Sudbury High school program dispels mining myths – by Jonathan Migneault (Sudbury Northern Life – November 8, 2013)

Specialist High Skills Major in mining offered at three local schools

Most people have a skewed idea of what the mining industry involves, but one goal of the Specialist High Skills Major in mining is to dispel those myths, said Leo Leclair, the Rainbow District School Board’s lead for the program.

“It’s technology now,” Leclair said about the current reality for the mining sector. “It’s not pick and shovel, it’s not dark and dirty.”

Three Rainbow District high schools – Lockerby Composite School, Lively District Secondary School and Espanola High School – offer the Specialist High Skills Major program for mining.

The Ontario Ministry of Education started the Specialist High Skill Major program in 2006. At that time, 600 students across the province took courses in the program.

Today, more than 42,000 Grade 11 and 12 students in Ontario are enrolled in Specialist High Skill Majors that cover areas ranging from mining, to business, to mining, sports, manufacturing and hospitality.

For the mining program, each school has its own focus.
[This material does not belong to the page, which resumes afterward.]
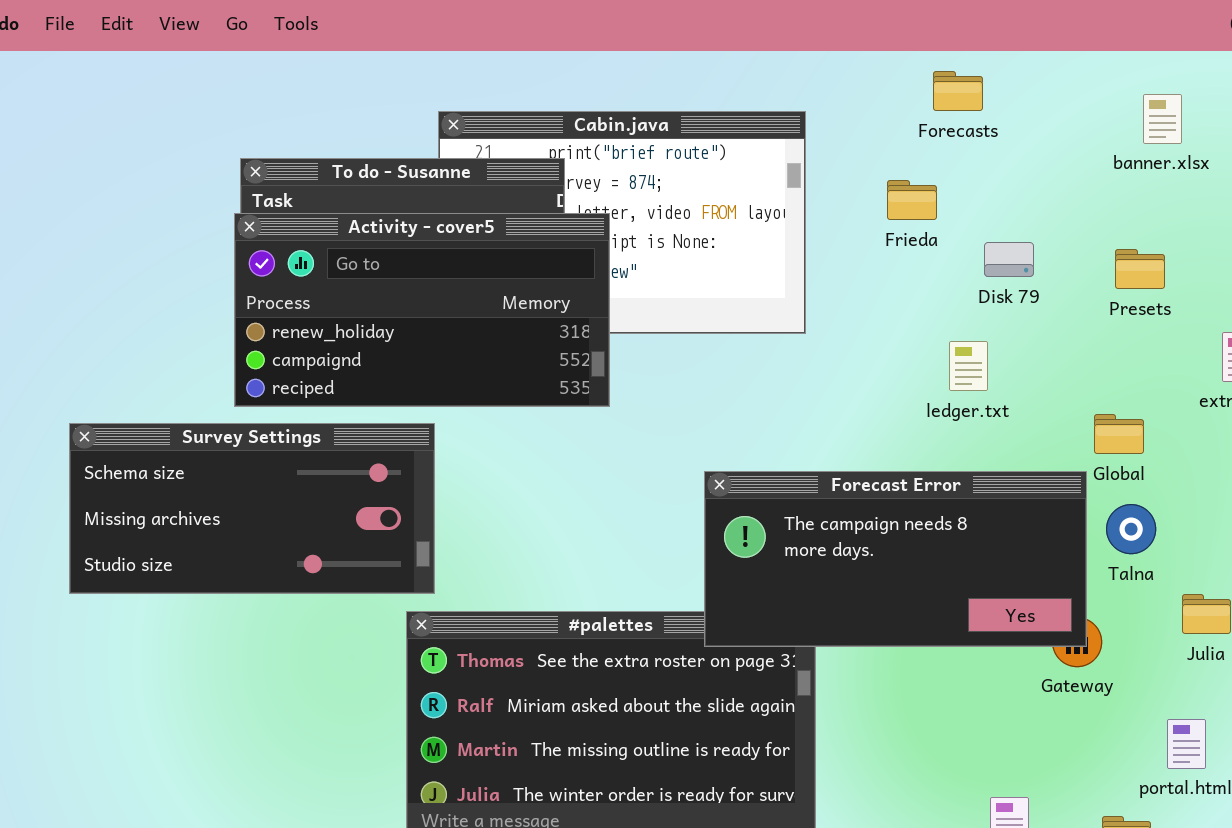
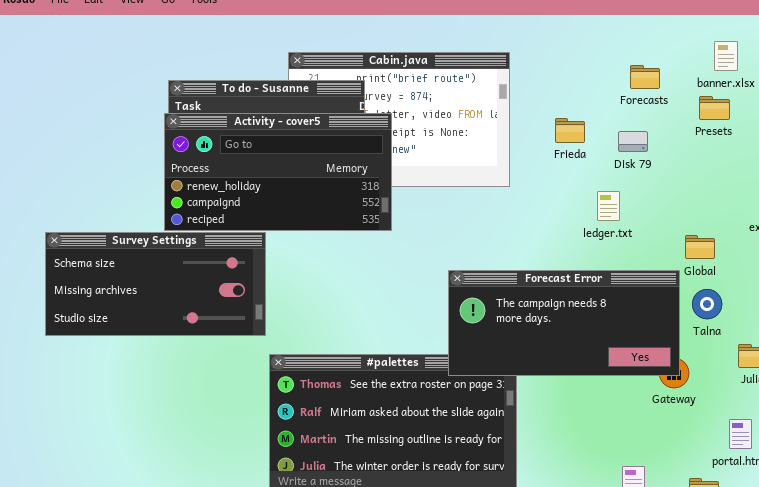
Forecasts: [933,71,983,111] -> [630,65,660,89], moved
Frieda: [887,180,937,220] -> [555,118,585,143], moved
Presets: [1115,249,1165,289] -> [699,96,730,120], moved
Survey Settings: [69,423,435,594] -> [45,232,266,336], moved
Lockerby, for instance, has a high number of university-bound students, so the program prepares students who want to explore mine engineering.

Lively Secondary School, however, has integrated robotics into the program. Students will participate in robotics competitions throughout the year.

But Leclair said even in a mining town like Sudbury, people outside the program still have an outdated view of the mining industry. When he asked 12 students from a manufacturing class to say the first things that came to mind when they thought of mining, he heard words like “pick,” “shovel,” “black,” and “dirty.”

Even teachers, he said, may not always have a current impression of the industry. To educate the educators, the Rainbow Board hosted an information session on Nov. 7, with speakers from a range of industries – including the mining sector – to update teachers on where their sectors stand.

“I’m trying to get the teachers to understand that when I say mining, it’s not just mining anymore, it’s specializations,” said Dick DeStefano, executive director of the Sudbury Area Mining Supply and Service Association.

DeStefano addressed educators on the recent changes in the mining sector and the growing need for all metals as society is increasingly connected by technology.

“Our consumer products are very dependent on what we pull out of the ground,” DeStefano said. “People should be enthusiastic about mining and what it does for them.”

DeStefano said schools need to do a better job in preparing students for the ever-changing mining industry, but added the Specialist High Skills Major program is a good start.

“When you talk about mining with your kid, stop telling him he’s going to die underground,” DeStefano said. “Because it’s going to be a remote operation.”

Leclair said schools and the mining industry can learn to better collaborate with each other. He said local mining companies, for example, don’t let high school co-op students work underground for safety reasons, but they can instead allow students to work elsewhere, such as the accounting or information technology departments.

In its seven-year history, Leclair said the Specialist High Skills Major program has produced many success stories. One of his former students in the business program became a junior accountant with BESTECH. Leclair said she never had an interest in continuing her education after high school, but loved the program and is now working to become a certified general accountant.

“It’s amazing the motivation that it does,” Leclair said about the program.